Roth behält sich erneute Bundestagskandidatur offen
Schröder lehnt Forderung nach Stopp der Bombardements ab

Bundeskanzler Gerhard Schröder lehnt die Forderung der Grünen nach einem Stopp der Luftangriffe auf Afghanistan ab. Dies sei die Meinung von Grünen-Chefin Claudia Roth, sagte Schröder am Montag und fügte hinzu: "Das ist nicht die Politik der Bundesregierung, und wird auch nicht die Politik der Bundesregierung werden."

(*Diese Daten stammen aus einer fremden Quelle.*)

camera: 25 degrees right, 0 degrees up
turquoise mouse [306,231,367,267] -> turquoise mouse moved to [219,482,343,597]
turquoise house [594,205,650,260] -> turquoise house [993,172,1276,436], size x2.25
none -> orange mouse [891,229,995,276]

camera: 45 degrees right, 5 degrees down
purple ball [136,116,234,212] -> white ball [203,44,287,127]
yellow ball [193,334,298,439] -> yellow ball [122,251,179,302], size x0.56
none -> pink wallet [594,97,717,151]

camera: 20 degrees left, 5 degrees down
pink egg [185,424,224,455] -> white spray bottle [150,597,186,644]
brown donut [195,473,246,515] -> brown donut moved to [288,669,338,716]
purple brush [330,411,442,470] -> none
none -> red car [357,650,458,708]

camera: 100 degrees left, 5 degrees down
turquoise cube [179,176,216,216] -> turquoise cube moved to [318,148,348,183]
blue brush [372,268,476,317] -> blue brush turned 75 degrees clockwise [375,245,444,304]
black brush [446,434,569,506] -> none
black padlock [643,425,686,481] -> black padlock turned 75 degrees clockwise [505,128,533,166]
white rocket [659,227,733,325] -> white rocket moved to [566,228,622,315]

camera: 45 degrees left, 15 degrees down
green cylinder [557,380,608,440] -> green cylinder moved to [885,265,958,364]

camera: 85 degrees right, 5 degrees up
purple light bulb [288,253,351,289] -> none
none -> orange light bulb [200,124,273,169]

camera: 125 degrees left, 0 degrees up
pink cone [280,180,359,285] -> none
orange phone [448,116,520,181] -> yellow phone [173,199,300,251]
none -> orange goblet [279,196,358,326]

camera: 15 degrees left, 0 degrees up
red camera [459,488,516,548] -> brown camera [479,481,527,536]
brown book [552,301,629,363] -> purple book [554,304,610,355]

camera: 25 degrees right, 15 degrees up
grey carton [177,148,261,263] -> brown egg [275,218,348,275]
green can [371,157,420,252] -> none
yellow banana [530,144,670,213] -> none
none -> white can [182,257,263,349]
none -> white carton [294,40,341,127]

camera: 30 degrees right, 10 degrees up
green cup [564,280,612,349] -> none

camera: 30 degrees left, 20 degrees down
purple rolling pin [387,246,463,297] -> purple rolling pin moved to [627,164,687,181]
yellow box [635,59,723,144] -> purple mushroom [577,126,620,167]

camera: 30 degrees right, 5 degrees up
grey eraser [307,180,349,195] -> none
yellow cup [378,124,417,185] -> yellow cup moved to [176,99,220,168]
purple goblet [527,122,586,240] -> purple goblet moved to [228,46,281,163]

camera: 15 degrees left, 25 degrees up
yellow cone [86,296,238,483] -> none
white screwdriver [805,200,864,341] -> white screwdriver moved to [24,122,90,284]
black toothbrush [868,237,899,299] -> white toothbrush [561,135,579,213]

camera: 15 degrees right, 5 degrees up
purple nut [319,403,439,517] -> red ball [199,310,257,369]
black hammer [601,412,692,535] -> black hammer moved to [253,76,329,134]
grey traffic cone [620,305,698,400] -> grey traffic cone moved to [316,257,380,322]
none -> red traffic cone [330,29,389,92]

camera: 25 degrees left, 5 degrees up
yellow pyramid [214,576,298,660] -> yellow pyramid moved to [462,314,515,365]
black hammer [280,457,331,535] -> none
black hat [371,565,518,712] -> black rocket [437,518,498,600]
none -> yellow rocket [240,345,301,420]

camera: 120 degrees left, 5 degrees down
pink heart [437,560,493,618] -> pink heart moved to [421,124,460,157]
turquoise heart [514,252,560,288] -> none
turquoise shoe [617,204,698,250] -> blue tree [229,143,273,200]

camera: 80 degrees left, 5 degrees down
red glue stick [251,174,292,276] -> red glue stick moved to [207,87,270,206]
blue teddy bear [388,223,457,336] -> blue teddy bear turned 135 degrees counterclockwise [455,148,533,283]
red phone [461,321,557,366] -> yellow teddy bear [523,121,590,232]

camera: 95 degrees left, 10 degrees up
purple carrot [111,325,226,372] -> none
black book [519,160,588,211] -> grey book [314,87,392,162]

ap/ddp BERLIN. Roth hatte nach ihrer Pakistan-Reise und unter Berufung auf UN-Menschenrechtskommissarin Mary Robinson eine Aussetzung der Bombardements gefordert, damit humanitäre Hilfe für die afghanische Bevölkerung geleistet werden könne. Während die Opposition Roth vorwarf, der Regierung in den Rücken zu fallen, sagte die Grünen-Vorsitzende, sie habe die gemeinsame Linie der Koalition nicht verlassen. Der Grüne Parteirat hatte Roths Forderung am Montag unterstützt.

Die Grünen-Vorsitzende ließ indes eine mögliche Kandidatur für den Bundestag im nächsten Jahr weiter offen. Sie werde "zum gegebenen Zeitpunkt" eine Entscheidung bekannt geben, sagte Roth am Montag nach einer Grünen-Parteiratssitzung in Berlin. Sie halte es für "abartig, darüber jetzt nachzudenken", fügte sie mit Blick auf die Situation in Afghanistan hinzu.

Roths Co-Vorsitzender Fritz Kuhn hatte in der vergangenen Woche bestätigt, dass er sich 2002 um ein Bundestagsmandat bewerben wolle. Nach der derzeitigen Satzung der Partei können die Grünen-Vorsitzenden aufgrund der Trennung von Amt und Mandat nicht dem Parlament angehören. Roth hatte ihr Bundestagsmandat im Zuge ihrer Wahl zur Parteichefin im März 2001 aufgegeben.